(Dataset entries)
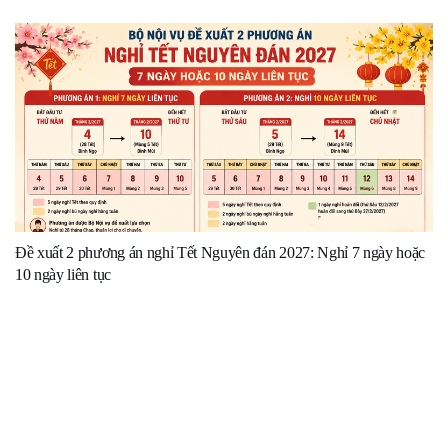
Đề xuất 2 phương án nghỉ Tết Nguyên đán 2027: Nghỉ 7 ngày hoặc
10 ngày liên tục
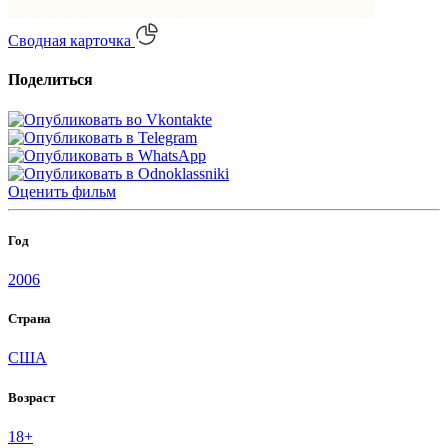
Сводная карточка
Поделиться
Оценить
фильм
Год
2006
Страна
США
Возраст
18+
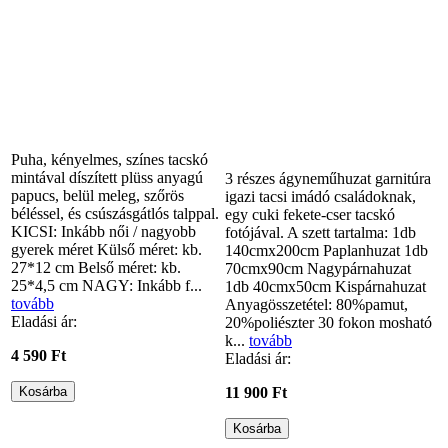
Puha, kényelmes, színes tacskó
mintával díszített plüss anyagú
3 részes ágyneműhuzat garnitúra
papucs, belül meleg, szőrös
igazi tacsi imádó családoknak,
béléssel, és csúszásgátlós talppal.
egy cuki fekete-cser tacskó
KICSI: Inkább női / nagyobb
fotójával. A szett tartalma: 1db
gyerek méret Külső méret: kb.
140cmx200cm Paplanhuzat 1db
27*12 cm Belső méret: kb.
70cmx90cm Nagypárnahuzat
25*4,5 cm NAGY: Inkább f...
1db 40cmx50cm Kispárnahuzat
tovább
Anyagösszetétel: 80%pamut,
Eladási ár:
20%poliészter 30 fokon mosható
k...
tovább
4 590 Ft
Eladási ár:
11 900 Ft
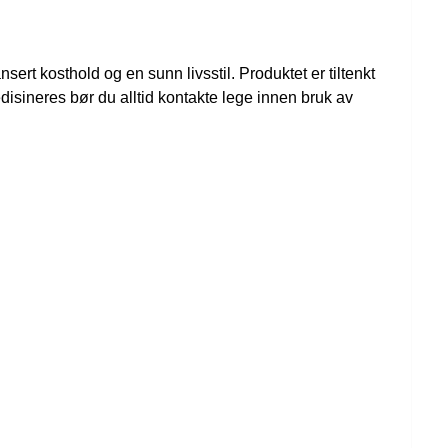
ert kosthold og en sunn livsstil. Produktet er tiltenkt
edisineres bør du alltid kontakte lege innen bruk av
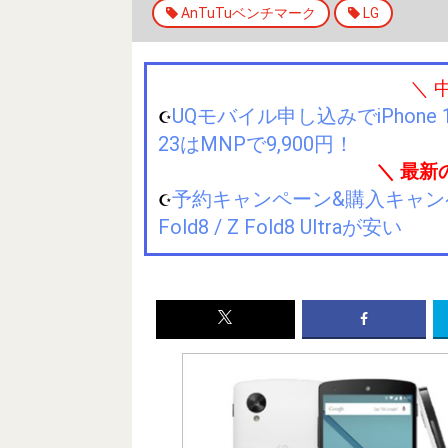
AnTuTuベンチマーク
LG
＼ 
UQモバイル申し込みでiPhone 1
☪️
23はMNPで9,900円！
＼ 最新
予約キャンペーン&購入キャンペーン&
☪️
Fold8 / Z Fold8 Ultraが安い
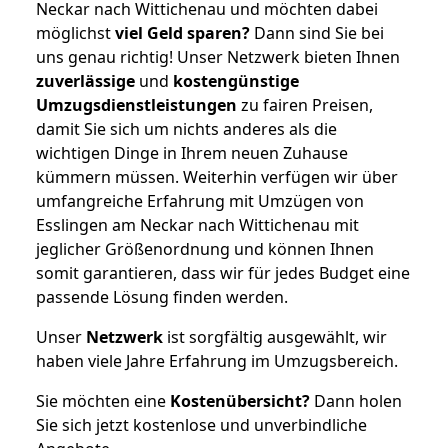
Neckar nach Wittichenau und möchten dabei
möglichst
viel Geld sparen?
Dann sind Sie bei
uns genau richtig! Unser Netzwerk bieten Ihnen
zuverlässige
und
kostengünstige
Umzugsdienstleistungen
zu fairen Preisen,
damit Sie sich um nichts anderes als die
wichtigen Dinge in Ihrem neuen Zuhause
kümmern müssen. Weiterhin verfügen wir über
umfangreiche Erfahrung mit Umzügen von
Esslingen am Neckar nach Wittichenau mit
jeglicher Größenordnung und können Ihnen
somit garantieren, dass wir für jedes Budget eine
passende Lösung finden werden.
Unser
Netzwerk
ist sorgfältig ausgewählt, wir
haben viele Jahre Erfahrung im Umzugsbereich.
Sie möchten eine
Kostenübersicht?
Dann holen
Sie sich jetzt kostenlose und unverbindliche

...

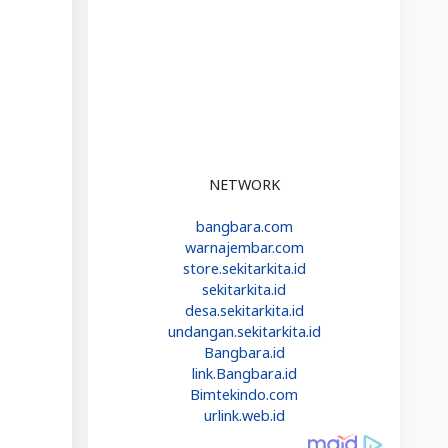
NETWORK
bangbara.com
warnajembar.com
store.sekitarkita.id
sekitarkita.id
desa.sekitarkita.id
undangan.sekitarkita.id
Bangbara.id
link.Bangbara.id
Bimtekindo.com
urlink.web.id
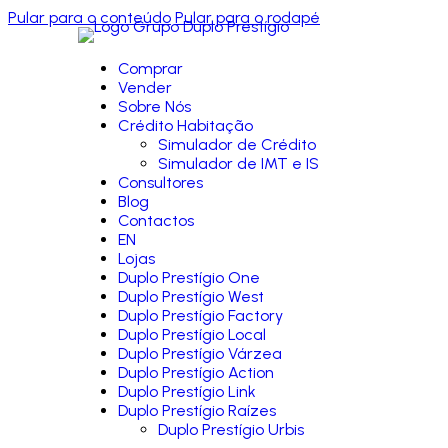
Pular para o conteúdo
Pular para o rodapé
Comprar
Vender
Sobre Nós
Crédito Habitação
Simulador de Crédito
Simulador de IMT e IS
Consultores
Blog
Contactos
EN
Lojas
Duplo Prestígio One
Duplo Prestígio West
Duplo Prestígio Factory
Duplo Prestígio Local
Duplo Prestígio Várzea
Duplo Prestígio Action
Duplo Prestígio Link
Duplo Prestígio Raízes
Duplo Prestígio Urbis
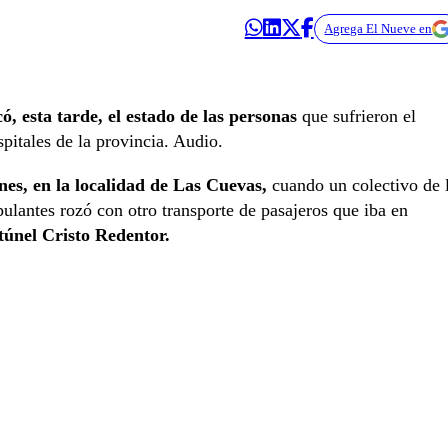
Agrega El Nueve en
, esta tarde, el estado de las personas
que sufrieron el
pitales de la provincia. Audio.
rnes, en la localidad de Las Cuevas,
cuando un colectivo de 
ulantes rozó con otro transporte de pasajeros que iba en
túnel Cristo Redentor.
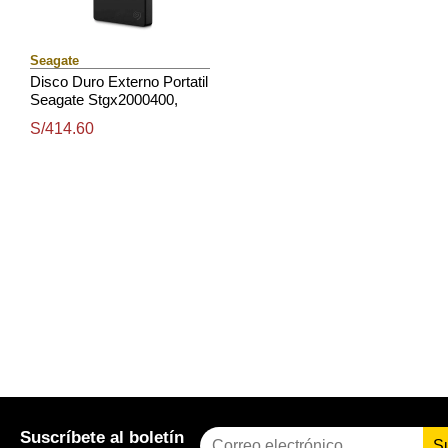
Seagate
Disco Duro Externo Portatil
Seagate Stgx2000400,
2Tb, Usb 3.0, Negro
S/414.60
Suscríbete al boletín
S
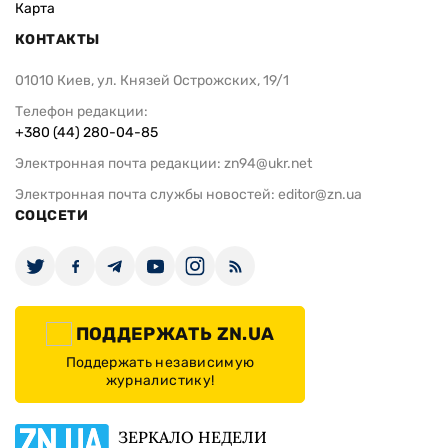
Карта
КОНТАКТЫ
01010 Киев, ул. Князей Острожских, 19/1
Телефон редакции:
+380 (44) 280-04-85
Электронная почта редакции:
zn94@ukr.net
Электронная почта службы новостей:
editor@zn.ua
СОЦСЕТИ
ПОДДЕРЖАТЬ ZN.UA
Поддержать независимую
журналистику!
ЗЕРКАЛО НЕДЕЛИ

--

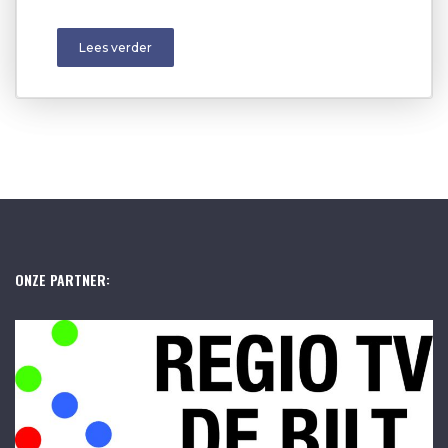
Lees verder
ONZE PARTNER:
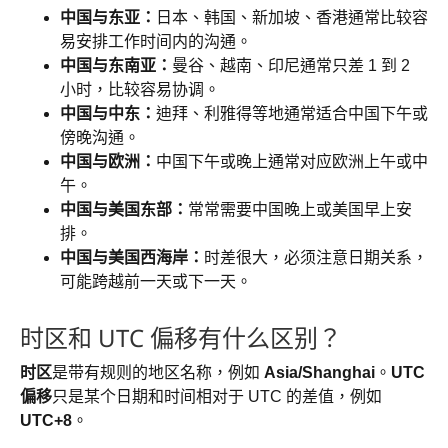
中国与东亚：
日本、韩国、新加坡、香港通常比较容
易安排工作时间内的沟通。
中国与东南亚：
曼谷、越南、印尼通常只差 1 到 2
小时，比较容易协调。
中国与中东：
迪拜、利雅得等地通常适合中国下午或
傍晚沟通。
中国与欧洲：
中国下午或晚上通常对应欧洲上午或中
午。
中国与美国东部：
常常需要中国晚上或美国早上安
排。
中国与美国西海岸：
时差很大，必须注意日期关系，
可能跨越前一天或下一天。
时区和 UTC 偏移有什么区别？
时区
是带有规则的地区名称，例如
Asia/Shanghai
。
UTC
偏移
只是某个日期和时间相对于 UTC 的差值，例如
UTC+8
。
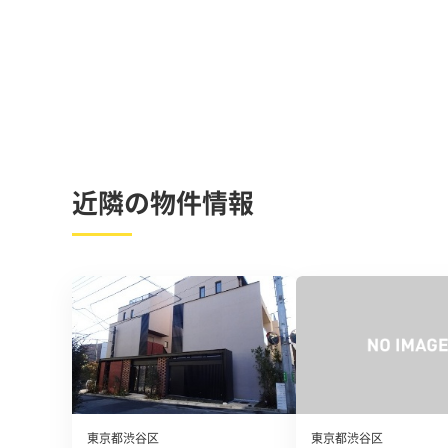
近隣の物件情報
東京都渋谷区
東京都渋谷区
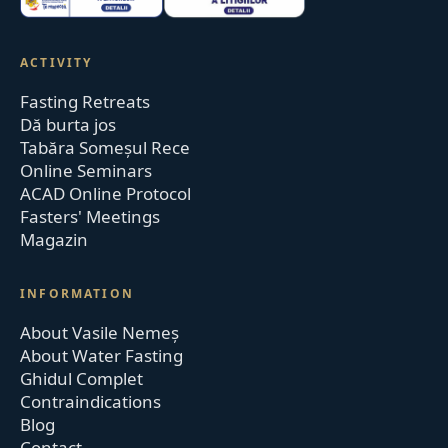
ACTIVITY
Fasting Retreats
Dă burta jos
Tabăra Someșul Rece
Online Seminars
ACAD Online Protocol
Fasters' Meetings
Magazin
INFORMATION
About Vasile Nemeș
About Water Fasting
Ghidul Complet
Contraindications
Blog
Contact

Try it: The entries above hold a line with "damit Sie sich um nichts anderes als die" and a later line with "Sie sich jetzt kostenlose und unverbindliche". Write out exactly those lines and all lines between, nothing more.

Reply to the task:
damit Sie sich um nichts anderes als die
wichtigen Dinge in Ihrem neuen Zuhause
kümmern müssen. Weiterhin verfügen wir über
umfangreiche Erfahrung mit Umzügen von
Esslingen am Neckar nach Wittichenau mit
jeglicher Größenordnung und können Ihnen
somit garantieren, dass wir für jedes Budget eine
passende Lösung finden werden.
Unser
Netzwerk
ist sorgfältig ausgewählt, wir
haben viele Jahre Erfahrung im Umzugsbereich.
Sie möchten eine
Kostenübersicht?
Dann holen
Sie sich jetzt kostenlose und unverbindliche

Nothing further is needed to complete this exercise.